Correct me if I’m wrong but isn’t encouraging students to think and exposing them to facts part of teaching? Since when does taking offense words out of books, or for that matter entire books out of a curriculum, foster understanding? It is and it doesn’t. We need to know history to understand it. We need to read the facts and words that make us uncomfortable in our own “skin”.

New York Times book reviewer, Michiko Kakutani, writes:

Controversies over “Huckleberry Finn” occur with predictable regularity. In 2009, just before Barack Obama’s inauguration, a high school teacher named John Foley wrote a guest column in The Seattle Post-Intelligencer in which he asserted that “Huckleberry Finn,” “To Kill a Mockingbird” and “Of Mice and Men,” don’t belong on the curriculum anymore. “The time has arrived to update the literature we use in high school classrooms,” he wrote. “Barack Obama is president-elect of the United States, and novels that use the ‘N-word’ repeatedly need to go.”

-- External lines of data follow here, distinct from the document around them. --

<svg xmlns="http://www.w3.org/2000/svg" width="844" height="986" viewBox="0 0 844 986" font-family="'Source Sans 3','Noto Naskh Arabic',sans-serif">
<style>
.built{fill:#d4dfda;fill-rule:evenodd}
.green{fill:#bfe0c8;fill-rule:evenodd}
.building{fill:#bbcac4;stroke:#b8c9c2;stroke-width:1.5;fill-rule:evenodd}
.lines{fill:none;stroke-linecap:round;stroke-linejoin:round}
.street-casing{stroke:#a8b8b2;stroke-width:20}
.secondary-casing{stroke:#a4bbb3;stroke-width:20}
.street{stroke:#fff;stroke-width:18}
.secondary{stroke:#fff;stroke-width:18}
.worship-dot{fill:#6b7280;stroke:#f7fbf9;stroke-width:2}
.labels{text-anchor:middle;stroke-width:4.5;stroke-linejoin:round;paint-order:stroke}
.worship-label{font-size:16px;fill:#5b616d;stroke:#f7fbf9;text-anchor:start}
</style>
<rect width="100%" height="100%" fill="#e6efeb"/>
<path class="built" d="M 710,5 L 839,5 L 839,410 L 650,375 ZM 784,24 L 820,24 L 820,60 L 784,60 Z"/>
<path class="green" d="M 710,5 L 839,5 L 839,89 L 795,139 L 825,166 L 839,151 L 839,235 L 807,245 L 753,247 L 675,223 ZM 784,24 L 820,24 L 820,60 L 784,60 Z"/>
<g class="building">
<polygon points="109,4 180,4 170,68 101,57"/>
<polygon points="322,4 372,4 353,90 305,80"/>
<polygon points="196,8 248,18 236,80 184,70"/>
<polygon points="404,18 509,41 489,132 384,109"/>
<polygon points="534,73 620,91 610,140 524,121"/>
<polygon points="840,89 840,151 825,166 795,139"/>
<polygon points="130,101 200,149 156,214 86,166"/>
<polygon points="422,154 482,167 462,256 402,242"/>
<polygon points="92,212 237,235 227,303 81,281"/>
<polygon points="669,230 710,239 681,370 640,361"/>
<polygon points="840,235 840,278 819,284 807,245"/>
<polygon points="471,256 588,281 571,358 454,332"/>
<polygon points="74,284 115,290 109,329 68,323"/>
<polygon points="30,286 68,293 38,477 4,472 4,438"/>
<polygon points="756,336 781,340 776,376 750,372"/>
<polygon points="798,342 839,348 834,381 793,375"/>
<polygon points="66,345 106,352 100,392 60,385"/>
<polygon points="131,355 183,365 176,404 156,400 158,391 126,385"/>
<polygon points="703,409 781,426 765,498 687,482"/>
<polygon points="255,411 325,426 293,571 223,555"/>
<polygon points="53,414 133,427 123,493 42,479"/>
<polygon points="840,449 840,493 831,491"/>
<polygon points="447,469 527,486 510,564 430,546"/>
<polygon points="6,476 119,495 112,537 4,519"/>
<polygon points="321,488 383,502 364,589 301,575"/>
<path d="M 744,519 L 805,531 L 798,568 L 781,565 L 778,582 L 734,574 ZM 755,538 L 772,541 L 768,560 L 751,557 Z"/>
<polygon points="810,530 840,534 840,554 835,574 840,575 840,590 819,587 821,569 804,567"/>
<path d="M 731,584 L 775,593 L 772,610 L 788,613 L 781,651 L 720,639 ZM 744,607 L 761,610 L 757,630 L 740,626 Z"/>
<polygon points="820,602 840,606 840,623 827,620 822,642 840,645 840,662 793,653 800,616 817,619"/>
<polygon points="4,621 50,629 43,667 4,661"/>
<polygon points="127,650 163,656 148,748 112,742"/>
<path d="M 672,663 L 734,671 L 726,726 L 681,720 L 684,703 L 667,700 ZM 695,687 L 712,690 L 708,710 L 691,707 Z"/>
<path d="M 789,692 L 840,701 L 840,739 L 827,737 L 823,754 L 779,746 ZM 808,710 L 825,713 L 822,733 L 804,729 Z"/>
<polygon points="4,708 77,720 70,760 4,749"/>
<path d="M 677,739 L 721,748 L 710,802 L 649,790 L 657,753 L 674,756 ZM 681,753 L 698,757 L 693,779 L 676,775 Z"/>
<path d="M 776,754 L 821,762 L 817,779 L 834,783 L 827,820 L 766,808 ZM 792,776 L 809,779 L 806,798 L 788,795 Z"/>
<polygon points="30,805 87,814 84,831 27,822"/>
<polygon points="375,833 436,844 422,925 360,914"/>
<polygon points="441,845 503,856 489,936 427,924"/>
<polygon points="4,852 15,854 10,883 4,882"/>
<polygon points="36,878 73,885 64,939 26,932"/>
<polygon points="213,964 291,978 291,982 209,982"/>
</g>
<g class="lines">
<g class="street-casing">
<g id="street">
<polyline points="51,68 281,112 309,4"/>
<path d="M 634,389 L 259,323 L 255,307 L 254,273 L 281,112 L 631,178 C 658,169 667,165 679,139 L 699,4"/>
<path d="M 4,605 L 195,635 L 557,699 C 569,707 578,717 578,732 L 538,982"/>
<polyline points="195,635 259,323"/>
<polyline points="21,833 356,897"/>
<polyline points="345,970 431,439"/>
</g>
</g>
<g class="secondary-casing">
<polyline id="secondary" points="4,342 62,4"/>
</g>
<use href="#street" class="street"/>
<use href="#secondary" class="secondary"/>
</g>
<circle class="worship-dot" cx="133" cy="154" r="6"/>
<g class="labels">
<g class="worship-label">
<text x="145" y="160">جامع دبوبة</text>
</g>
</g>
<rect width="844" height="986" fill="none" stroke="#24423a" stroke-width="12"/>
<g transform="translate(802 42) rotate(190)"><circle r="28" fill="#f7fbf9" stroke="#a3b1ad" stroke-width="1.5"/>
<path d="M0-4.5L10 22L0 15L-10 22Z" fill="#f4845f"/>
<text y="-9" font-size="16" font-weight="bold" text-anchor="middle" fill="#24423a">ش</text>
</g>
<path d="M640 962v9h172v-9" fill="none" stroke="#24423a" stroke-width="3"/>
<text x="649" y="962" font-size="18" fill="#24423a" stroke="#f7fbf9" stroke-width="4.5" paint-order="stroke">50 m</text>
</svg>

Haven’t we learned by now that removing books from the curriculum just deprives children of exposure to classic works of literature? Worse, it relieves teachers of the fundamental responsibility of putting such books in context – of helping students understand that “Huckleberry Finn” actually stands as a powerful indictment of slavery (with Nigger Jim its most noble character), of using its contested language as an opportunity to explore the painful complexities of race relations in this country. To censor or redact books on school reading lists is a form of denial: shutting the door on harsh historical realities – whitewashing them or pretending they do not exist.

(emphasis mine)

As Adam Sewer observed comparing the Republican “edition” of the Constitution and the edited version of Twain’s classic, “This kind of political correctness offers no justice to the descendants of slaves — it merely papers over a terrible ugliness that is an essential part of American history.”

I’ll leave the final thought to Jamelle Bouie, who said it best:

But erasing “nigger” from Huckleberry Finn-or ignoring our failures-doesn’t change anything. It doesn’t provide racial enlightenment, or justice, and it won’t shield anyone from the legacy of slavery and racial discrimination. All it does is feed the American aversion to history and reflection. Which is a shame. If there’s anything great about this country, it’s in our ability to account for and overcome our mistakes. Peddling whitewashed ignorance diminishes America as much as it does our intellect.